To use a swarm cluster, you must first provision at least one Project Antalya server to act as a query initiator. This server must have access to the table schema, for example by connecting to an Iceberg database using the CREATE DATABASE ... Engine=Iceberg command.

You can dispatch a query on S3 files or Iceberg tables to a swarm cluster by adding the object_storage_cluster = <swarm cluster name>setting to the query. You can also set this value in a profile or as as session setting.

The Project Antalya initiator will parse the query, then dispatch subqueries to nodes of the swarm for query on individual Parquet files. The results are streamed back to the initiator, which merges them and returns final results to the client application.

Swarm Auto-Discovery using Keeper

Project Antalya uses Keeper servers to implement swarm cluster auto-discovery.

Each swarm cluster can register itself in one or more clusters.
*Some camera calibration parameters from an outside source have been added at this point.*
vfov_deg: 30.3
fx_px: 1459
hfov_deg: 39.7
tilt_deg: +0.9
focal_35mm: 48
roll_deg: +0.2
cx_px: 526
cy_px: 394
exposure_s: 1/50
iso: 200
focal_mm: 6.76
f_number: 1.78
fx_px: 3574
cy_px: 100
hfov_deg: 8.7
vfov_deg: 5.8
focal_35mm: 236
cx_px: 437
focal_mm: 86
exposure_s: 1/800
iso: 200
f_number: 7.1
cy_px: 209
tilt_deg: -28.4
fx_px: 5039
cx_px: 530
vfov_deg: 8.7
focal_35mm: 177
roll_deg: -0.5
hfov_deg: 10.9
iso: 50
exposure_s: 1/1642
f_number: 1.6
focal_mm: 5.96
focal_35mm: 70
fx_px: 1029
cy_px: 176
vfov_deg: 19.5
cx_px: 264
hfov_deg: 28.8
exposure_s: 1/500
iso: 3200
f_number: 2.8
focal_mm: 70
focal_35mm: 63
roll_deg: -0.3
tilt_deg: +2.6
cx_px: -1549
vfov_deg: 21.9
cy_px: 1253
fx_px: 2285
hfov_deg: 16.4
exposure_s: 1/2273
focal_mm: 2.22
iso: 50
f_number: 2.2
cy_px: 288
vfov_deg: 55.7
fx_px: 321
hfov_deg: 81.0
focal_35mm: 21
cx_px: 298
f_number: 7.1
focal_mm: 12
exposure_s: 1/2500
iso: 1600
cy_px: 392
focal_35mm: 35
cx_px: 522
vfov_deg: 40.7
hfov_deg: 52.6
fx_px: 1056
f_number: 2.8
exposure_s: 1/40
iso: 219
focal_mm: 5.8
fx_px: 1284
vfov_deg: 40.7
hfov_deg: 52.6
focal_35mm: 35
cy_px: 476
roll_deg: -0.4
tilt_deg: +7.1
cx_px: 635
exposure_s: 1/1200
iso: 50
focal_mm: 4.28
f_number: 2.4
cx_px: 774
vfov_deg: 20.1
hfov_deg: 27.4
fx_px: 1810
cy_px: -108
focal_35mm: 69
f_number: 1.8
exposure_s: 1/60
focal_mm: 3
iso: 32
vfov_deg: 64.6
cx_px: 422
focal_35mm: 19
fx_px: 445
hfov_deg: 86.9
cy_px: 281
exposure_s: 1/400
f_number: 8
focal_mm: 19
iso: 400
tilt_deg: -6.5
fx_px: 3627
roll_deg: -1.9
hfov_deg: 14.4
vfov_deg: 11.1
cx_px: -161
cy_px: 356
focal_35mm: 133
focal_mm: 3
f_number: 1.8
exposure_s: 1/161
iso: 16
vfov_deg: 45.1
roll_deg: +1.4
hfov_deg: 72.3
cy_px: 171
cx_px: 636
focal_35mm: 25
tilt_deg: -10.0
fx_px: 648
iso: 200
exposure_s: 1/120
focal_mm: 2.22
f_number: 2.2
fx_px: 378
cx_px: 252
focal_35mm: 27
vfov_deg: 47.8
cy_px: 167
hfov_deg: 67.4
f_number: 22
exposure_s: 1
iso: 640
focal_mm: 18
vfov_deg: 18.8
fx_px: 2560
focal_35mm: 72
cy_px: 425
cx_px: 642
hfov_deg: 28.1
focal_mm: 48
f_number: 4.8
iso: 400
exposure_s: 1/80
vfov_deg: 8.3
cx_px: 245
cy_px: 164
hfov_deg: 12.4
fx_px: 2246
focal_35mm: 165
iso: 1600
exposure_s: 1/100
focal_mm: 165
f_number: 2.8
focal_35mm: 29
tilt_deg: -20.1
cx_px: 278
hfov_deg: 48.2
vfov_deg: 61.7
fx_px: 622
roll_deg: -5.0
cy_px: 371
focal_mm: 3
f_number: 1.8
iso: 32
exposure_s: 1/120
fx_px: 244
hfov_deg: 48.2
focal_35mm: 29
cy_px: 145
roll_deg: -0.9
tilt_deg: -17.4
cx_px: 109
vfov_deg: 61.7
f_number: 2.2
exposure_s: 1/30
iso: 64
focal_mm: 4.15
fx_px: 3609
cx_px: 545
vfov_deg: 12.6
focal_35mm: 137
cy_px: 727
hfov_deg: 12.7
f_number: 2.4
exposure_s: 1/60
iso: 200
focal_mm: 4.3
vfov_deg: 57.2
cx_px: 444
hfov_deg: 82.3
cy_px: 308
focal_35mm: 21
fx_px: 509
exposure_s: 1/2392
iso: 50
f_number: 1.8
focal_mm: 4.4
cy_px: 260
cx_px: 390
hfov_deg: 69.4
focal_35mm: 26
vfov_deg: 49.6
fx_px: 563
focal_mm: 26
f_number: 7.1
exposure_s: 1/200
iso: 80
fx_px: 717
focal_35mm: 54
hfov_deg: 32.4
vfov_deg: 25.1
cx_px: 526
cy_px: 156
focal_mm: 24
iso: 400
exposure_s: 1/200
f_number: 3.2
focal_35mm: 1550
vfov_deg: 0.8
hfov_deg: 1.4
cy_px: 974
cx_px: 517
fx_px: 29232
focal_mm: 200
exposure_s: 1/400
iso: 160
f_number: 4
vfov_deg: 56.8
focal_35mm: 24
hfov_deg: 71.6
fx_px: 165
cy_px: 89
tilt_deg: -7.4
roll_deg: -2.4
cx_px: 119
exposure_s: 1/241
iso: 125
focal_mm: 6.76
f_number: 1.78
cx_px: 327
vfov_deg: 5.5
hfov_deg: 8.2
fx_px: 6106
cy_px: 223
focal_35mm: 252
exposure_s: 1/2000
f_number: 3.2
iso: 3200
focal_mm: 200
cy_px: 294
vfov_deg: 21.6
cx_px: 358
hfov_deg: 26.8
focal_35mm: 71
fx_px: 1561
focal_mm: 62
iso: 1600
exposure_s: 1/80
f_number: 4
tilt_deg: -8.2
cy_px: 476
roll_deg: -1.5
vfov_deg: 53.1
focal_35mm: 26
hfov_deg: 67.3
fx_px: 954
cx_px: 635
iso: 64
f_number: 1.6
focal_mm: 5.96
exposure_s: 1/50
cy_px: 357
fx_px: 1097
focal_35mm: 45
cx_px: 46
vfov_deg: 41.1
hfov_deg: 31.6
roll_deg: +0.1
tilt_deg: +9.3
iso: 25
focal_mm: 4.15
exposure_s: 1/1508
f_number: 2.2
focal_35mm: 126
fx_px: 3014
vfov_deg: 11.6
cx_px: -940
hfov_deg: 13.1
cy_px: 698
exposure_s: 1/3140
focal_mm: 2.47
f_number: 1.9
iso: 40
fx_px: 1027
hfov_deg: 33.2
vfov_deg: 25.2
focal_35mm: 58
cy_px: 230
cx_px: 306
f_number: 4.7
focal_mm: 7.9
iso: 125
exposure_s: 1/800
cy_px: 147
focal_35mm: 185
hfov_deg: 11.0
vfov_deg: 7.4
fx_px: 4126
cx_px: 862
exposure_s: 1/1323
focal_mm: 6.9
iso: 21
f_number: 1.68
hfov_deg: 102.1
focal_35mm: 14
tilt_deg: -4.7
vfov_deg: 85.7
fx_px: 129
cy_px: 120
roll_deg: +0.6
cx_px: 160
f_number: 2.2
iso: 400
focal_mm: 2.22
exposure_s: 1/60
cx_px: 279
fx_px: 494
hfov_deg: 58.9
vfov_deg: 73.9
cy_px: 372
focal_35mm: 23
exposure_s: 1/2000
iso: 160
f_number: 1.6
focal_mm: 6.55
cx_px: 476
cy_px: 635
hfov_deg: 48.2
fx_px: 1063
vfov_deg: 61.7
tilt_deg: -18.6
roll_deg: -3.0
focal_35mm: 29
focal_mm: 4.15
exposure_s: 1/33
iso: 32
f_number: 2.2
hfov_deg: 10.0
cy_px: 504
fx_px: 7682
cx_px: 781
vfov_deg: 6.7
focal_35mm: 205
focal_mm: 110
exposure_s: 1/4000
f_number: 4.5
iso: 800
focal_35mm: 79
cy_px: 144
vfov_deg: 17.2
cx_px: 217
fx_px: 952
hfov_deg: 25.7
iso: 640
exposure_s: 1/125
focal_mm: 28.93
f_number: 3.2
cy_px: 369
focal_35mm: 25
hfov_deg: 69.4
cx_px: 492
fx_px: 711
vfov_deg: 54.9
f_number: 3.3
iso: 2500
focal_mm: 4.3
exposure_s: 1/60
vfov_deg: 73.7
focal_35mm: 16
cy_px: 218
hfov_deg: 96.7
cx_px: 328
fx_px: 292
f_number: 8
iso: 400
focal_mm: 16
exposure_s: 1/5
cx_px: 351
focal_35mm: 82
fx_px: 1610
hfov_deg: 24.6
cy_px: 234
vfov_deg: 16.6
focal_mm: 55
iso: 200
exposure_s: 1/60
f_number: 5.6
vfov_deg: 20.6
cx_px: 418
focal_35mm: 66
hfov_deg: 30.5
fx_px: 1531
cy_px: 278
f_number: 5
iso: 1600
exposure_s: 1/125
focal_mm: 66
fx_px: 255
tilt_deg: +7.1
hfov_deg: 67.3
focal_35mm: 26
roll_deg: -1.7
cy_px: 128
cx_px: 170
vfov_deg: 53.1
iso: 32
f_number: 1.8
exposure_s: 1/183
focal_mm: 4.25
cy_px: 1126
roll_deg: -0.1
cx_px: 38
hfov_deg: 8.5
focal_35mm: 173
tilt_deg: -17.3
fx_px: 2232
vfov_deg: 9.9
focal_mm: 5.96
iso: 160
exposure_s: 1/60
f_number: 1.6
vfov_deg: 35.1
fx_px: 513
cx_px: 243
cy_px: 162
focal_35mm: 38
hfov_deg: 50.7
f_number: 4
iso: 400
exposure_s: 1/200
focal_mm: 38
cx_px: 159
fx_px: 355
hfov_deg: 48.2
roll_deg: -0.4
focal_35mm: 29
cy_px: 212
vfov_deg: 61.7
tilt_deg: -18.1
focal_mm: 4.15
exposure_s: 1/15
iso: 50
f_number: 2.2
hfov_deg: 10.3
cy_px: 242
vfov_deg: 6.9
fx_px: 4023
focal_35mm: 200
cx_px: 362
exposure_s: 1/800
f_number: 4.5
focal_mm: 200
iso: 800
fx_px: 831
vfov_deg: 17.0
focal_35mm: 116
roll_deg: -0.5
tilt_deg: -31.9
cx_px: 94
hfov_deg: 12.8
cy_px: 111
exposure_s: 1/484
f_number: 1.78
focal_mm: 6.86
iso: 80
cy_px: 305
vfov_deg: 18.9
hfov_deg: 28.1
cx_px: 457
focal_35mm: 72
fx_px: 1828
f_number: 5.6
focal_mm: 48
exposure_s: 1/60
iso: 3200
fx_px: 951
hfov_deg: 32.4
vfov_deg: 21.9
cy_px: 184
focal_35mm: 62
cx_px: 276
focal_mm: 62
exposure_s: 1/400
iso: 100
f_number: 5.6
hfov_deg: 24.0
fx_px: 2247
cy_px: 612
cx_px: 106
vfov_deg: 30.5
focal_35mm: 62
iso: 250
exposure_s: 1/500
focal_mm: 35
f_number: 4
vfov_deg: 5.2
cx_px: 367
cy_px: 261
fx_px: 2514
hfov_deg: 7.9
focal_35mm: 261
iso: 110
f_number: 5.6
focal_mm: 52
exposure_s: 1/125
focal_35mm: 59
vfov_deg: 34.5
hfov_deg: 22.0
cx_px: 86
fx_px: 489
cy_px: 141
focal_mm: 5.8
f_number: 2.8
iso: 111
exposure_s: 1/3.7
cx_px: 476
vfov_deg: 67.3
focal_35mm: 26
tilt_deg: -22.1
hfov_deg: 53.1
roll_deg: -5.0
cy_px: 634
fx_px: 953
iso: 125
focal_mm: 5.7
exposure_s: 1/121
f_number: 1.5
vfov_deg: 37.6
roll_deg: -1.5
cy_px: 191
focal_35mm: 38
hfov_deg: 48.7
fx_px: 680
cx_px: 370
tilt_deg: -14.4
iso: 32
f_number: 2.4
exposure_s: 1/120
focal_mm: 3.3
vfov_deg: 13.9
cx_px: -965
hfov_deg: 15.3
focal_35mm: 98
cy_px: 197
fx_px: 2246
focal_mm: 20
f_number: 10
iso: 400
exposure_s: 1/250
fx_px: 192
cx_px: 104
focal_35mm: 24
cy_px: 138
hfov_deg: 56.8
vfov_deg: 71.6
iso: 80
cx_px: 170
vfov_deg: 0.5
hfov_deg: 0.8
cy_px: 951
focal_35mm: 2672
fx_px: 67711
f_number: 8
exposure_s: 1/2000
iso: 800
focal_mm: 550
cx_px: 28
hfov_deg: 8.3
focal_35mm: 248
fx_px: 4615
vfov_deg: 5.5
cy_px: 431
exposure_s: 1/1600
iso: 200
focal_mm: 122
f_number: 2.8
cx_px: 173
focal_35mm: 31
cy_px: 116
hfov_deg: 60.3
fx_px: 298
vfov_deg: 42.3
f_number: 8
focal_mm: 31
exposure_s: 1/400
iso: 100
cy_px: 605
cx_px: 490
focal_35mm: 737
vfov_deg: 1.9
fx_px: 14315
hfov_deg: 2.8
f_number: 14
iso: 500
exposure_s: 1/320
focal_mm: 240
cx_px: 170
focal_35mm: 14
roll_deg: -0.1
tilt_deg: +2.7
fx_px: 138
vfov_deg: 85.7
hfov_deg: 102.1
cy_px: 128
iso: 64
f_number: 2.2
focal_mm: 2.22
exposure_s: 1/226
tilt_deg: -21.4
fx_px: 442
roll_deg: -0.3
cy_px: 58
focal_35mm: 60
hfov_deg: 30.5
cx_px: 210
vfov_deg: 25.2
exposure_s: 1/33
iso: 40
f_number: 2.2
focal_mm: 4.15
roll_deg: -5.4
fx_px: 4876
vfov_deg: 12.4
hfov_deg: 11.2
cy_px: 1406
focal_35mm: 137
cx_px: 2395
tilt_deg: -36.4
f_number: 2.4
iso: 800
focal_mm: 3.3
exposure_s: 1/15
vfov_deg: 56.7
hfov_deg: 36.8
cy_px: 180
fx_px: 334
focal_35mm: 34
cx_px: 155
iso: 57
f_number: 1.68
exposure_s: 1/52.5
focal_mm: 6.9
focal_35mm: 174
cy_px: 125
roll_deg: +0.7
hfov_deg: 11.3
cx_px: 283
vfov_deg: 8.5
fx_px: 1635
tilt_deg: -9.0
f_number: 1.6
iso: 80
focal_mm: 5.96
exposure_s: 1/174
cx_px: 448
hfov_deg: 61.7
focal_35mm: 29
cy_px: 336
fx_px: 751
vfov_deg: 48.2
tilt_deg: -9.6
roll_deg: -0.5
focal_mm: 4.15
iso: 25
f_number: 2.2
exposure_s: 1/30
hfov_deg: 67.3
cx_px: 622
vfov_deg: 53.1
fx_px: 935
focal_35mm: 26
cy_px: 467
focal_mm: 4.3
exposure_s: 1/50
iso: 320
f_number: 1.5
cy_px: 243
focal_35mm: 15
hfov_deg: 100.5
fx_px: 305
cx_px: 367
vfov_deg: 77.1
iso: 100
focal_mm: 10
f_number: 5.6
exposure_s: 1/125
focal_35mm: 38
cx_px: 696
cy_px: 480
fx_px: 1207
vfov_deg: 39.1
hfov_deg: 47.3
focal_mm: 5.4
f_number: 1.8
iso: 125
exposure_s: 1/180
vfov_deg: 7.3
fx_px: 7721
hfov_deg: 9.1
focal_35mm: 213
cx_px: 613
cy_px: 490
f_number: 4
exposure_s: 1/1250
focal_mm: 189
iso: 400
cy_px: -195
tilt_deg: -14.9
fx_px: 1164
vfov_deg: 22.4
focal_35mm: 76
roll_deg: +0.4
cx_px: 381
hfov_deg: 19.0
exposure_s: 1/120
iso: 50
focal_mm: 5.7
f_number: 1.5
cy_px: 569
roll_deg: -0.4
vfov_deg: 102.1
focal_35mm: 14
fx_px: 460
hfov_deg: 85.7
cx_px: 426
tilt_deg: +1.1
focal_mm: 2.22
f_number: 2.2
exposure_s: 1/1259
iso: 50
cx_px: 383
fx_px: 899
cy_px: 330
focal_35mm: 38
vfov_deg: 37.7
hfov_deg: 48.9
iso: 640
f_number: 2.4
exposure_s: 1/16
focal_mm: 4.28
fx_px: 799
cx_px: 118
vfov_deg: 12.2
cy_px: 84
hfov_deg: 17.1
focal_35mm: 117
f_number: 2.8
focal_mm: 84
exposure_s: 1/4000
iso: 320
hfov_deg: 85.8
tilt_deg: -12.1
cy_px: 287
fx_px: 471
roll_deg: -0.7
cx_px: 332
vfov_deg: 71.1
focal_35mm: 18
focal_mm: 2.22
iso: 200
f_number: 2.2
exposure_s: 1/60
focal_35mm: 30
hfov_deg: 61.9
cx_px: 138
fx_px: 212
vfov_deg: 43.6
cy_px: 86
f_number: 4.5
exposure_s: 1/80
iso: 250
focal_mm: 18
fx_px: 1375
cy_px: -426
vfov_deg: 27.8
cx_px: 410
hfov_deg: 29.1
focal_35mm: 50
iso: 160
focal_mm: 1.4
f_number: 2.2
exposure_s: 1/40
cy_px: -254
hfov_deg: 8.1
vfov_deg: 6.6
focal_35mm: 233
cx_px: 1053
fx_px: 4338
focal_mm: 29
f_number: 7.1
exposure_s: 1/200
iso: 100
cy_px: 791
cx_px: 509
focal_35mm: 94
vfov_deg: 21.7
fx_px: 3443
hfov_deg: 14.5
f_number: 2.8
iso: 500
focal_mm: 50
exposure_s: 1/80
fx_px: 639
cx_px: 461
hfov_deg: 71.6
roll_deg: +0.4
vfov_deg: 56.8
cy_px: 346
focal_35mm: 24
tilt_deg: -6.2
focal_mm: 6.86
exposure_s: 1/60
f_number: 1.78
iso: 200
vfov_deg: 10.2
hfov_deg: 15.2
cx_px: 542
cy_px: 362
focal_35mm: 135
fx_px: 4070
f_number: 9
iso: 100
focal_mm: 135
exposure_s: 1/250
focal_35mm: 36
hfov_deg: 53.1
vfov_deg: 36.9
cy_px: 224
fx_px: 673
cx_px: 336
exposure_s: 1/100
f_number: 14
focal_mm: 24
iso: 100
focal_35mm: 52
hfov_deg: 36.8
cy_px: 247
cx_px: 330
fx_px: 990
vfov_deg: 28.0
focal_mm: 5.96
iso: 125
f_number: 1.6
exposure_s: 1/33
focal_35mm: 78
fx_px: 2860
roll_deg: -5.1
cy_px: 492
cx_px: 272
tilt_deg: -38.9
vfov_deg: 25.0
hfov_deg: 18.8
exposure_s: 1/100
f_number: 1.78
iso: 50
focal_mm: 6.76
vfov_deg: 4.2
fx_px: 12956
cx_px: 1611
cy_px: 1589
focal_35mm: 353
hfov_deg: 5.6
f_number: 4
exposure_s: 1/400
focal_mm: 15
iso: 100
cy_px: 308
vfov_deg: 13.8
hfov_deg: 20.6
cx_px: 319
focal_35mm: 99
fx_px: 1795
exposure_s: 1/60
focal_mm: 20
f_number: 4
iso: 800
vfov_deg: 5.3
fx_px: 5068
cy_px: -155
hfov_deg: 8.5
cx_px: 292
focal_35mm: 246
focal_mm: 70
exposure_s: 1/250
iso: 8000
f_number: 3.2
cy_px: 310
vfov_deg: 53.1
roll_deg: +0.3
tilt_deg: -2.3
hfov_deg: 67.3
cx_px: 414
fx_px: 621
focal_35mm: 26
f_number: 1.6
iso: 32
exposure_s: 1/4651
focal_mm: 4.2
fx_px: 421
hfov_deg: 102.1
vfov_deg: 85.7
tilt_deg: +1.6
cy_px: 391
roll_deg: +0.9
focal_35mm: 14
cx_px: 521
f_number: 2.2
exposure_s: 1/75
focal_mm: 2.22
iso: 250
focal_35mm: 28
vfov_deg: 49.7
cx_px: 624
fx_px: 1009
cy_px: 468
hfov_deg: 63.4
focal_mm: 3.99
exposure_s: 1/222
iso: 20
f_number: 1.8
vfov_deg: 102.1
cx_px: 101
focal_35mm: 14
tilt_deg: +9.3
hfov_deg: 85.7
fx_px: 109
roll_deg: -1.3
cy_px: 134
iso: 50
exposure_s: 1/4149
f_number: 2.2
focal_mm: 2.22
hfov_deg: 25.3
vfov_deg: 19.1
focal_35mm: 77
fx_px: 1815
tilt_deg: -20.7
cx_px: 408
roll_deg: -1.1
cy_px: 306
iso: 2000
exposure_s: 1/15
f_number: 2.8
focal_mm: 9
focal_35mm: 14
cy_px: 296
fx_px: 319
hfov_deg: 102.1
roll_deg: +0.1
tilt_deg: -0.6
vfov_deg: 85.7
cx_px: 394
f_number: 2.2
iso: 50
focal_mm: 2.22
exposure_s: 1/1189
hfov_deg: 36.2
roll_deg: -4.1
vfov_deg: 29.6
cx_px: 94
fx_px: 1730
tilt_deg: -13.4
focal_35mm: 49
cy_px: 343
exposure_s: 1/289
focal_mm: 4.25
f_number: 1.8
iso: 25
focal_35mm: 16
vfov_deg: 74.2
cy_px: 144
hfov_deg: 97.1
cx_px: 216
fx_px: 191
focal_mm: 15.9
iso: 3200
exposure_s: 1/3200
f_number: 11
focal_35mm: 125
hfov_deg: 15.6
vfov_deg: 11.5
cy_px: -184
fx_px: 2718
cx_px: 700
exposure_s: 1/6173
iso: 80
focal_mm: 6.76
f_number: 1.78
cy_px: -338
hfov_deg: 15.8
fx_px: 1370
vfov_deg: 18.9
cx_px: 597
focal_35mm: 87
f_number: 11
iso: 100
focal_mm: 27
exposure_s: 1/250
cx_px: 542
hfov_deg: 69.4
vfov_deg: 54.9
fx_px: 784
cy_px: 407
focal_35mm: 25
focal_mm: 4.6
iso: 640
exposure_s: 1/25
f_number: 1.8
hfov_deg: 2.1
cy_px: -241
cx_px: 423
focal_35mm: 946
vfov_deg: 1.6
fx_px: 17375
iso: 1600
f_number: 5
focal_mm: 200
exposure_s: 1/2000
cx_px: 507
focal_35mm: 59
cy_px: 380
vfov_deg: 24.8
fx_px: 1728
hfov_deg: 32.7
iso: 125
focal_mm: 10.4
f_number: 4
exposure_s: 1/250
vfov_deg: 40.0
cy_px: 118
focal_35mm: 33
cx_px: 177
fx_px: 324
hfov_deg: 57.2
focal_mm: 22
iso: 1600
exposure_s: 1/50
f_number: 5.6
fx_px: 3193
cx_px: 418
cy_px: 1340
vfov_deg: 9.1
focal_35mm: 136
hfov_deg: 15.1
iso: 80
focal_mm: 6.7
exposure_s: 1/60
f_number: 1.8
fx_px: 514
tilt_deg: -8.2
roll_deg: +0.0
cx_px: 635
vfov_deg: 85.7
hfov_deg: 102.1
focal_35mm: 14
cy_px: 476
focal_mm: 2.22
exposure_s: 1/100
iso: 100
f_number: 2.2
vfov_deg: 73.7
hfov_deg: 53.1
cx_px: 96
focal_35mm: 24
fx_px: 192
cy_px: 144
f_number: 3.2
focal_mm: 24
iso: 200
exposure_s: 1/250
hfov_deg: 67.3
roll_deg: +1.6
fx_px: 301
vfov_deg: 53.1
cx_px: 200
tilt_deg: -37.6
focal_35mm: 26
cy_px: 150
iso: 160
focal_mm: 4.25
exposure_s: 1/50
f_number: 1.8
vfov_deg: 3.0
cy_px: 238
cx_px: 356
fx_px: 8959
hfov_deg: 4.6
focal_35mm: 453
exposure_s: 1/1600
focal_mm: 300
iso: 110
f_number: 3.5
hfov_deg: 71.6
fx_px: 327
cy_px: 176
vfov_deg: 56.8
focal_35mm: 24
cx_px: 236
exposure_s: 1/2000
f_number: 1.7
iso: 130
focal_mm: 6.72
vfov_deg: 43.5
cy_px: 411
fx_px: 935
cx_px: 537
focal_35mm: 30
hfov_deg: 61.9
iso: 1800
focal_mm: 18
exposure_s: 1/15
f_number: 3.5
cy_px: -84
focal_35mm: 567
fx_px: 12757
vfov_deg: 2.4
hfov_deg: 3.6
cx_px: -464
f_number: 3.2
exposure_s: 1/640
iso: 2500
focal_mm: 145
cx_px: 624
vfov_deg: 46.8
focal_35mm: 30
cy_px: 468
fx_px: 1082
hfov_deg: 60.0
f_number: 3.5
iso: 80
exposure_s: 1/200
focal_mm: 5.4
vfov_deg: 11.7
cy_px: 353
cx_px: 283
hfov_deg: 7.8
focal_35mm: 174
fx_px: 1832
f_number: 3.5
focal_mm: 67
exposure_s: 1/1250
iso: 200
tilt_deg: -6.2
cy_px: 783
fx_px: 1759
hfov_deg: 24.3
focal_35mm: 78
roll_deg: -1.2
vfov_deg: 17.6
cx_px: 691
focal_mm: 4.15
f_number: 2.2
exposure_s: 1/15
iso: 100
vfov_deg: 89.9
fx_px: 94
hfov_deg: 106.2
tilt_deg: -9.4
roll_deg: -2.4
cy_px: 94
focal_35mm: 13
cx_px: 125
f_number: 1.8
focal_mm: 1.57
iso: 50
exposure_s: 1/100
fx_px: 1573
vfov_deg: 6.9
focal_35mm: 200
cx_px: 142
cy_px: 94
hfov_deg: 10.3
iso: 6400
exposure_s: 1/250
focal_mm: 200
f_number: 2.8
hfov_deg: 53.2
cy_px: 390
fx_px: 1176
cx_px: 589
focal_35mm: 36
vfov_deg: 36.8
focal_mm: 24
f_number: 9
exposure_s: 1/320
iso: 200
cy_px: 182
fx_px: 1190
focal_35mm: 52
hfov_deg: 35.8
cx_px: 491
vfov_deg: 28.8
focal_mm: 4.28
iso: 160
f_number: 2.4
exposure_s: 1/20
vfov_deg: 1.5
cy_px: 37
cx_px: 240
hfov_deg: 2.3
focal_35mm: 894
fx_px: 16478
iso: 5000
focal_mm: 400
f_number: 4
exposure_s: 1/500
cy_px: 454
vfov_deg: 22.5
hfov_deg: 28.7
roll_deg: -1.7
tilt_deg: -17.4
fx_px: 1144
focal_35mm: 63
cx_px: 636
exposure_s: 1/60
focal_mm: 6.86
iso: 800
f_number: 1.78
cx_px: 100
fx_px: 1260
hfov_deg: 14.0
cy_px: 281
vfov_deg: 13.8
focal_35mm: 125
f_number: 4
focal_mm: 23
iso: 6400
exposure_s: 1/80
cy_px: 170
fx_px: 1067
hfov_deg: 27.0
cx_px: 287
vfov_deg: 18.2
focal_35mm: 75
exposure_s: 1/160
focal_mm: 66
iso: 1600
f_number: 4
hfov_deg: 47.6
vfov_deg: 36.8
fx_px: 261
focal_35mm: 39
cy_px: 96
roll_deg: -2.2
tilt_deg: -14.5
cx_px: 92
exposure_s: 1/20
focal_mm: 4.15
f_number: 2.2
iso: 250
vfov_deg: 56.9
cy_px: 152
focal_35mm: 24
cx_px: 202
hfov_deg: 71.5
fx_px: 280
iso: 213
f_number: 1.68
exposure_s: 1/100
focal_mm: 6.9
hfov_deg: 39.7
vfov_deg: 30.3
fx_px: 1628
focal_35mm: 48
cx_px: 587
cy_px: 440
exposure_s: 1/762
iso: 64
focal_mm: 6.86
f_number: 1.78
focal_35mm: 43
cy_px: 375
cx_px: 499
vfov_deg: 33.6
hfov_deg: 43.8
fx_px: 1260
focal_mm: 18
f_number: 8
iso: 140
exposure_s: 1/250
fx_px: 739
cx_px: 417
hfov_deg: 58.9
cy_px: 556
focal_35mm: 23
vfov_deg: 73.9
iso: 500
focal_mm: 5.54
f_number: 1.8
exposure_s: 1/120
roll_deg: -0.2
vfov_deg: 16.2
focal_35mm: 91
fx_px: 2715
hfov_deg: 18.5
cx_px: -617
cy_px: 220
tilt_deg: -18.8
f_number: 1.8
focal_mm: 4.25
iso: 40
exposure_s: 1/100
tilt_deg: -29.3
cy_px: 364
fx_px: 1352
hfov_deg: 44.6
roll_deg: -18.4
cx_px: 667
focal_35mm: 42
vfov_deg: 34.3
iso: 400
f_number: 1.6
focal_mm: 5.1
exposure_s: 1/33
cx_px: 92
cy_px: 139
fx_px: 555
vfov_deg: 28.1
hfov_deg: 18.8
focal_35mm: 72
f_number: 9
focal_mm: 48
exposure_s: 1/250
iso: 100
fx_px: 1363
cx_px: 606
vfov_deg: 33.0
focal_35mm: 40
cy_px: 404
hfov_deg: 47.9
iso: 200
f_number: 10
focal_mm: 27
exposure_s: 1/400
Each cluster is registered on a unique path in Keeper.
Initiators read cluster definitions from Keeper. They are updated as the cluster grows or shrinks.

Project Antalya also supports the notion of an auxiliary Keeper server for cluster discovery. This means that Antalya clusters can use one Keeper ensemble to control replication, and another Keeper server for auto-discovery.

Swarm clusters do not use replication. They only need Keeper for auto-discovery.

Tiered Storage between MergeTree and Iceberg

Project Antalya will provide tiered storage between MergeTree and Iceberg tables. Tiered storage includes the following features.

ALTER TABLE MOVE command to move parts from MergeTree to external Iceberg tables.
TTL MOVE to external Iceberg table. Works as current tiered storage but will also permit different partitioning and sort orders in Iceberg.
Transparent reads across tiered MergeTree / Iceberg tables.

Runtime Environment

Project Antalya servers can run anywhere ClickHouse runs now. Cloud-native operation on Kubernetes provides a portable and easy-to-configure path for scaling swarm servers. You can also run Antalya clusters on bare metal servers and VMs, just as ClickHouse does today.

Future Roadmap

Project Antalya has an active roadmap. Here are some of the planned features:

Extension of Altinity Backup for ClickHouse to support Project Antalya servers with Iceberg external tables.
Automatic archiving of level 0 parts to Iceberg so that all data is visible from the time of ingest.
Materialized views on Iceberg tables.
Fast ingest using Swarm server. This will amortize the effort of generating Parquet files using cheap compute servers.

There are many more possibilities. We’re looking for contributors. Join the fun!